Conservative delta hedging under transaction costs
Masaaki Fukasawa

TL;DR
This paper develops explicit robust hedging strategies for convex and concave payoffs under small transaction costs, combining conservative delta hedging and enlarging volatility, with asymptotic analysis of errors.
Contribution
It introduces a novel approach combining Mykland's conservative delta hedging with Leland's enlarging volatility, using specific rebalancing times for improved super-hedging under uncertainty.
Findings
Super-hedging bounds are established for convex and concave payoffs.
A central limit theorem for super-hedging error as transaction costs vanish.
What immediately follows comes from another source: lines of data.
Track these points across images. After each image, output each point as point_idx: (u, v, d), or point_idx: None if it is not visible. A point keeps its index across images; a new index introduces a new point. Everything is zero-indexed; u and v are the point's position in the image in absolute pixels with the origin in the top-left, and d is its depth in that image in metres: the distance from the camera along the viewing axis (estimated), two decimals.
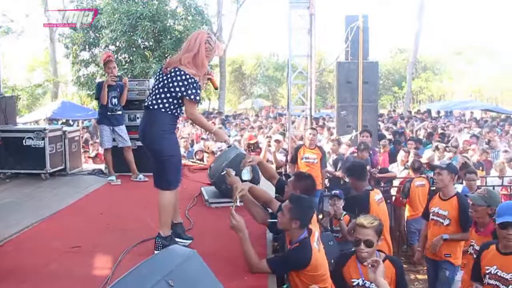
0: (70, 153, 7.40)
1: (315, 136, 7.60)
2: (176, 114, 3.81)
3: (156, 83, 3.83)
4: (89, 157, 9.66)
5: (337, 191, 5.52)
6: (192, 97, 3.69)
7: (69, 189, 6.42)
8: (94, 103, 20.74)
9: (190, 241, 4.17)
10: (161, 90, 3.75)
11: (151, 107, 3.77)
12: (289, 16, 9.06)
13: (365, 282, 3.34)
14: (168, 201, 3.87)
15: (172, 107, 3.75)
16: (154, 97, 3.78)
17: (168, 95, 3.72)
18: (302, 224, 3.45)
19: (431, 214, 5.10)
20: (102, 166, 7.72)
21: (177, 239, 4.04)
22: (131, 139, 6.92)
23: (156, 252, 3.74)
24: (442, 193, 5.06)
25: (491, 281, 3.35)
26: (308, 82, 9.39)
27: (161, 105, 3.73)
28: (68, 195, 5.98)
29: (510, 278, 3.26)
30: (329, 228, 5.43)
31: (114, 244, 4.17)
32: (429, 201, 5.29)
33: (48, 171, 6.86)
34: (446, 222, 4.88)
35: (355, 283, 3.41)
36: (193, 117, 3.87)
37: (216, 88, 4.60)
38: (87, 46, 19.10)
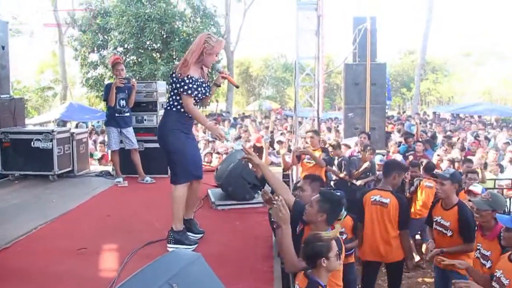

Analysis of mean squared error of the hedging strategies.
Abstract
Explicit robust hedging strategies for convex or concave payoffs under a continuous semimartingale model with uncertainty and small transaction costs are constructed. In an asymptotic sense, the upper and lower bounds of the cumulative volatility enable us to super-hedge convex and concave payoffs respectively. The idea is a combination of Mykland's conservative delta hedging and Leland's enlarging volatility. We use a specific sequence of stopping times as rebalancing dates, which can be superior to equidistant one even when there is no model uncertainty. A central limit theorem for the super-hedging error as the coefficient of linear transaction costs tends to zero is proved. The mean squared error is also studied.